But he loses the plot, quickly, when he talks about friendly actors , like Canada and the EU “ ripping us off “ and “ raping “ the US. That’s imbecile talk.



City Troll said...

don't know why my other comments came out anonymous....
Did you know that most of our power transformers are made in china? The ones on every other telephone poles.
Canada and the EU are ripping us off, the whole purpose of the EU was to create one Block out of many to specifically counter the US economically.

It amazes me that you can't see that the tariffs and non-tariff barriers to our goods as ripping us off.
The only reason for tariffs is protectionism. All tariffs should be zero on both sides, and until they are it is a battlefield. Trump is using them to zero out the unbalance between us and other nations. Just today he paused all Tariffs for 90 days on every nation except those that have initiated retaliatory tariffs to give those nations the opportunity to negotiate.

Pete Moore said...

Troll -

Fair comment on your last point but you did say "Other nations can not be allowed to tax us at 40 while we only tax them at 2." No nations are taxing other nations. In the end, if you buy the German widget, Trump is taxing you.

That's if these tariffs last. I go for a walk and when I return Trump has slapped 125 per cent on Chinese goods and pit a 90 day stay on the rest. Who knows how it will look by Monday? How can you plan a business like this?

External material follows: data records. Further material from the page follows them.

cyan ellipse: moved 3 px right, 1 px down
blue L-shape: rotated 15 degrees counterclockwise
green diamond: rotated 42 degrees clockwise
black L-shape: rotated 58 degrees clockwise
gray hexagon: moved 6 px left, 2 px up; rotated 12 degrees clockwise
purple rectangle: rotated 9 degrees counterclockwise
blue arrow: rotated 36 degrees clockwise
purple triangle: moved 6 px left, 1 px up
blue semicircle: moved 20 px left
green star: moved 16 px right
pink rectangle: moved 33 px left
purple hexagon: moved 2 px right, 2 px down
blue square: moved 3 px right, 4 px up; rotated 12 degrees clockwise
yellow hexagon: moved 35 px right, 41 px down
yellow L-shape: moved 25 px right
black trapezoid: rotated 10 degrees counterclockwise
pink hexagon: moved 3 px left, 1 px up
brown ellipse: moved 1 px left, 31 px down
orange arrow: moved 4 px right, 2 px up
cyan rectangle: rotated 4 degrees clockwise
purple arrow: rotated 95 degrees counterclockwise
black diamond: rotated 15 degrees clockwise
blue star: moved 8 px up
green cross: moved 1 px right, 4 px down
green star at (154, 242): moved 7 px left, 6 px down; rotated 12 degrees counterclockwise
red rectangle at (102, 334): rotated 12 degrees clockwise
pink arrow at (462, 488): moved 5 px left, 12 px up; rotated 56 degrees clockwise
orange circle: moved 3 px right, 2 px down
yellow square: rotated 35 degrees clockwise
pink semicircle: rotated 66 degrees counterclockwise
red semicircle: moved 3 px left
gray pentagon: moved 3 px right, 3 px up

Somewhere in the US an American will have paid (say) $100,000 for a container of Chinese made goods. As it stands he will have to stump up an extra $125,000 just to take delivery at the port. China is all the things its critics say, but this is chaotic.

The Phantom said...

I just heard Navarro speak on Sean Hannity’s radio show

Navarro continues to say that VAT as it exists in Europe is an unfair barrier to trade

He doesn’t know what he’s talking about

Pete Moore said...

I've just read a Navarro profile and his Wiki page. He's a crank. It's genuinelly bizarre that he's anywhere near the Oval Office.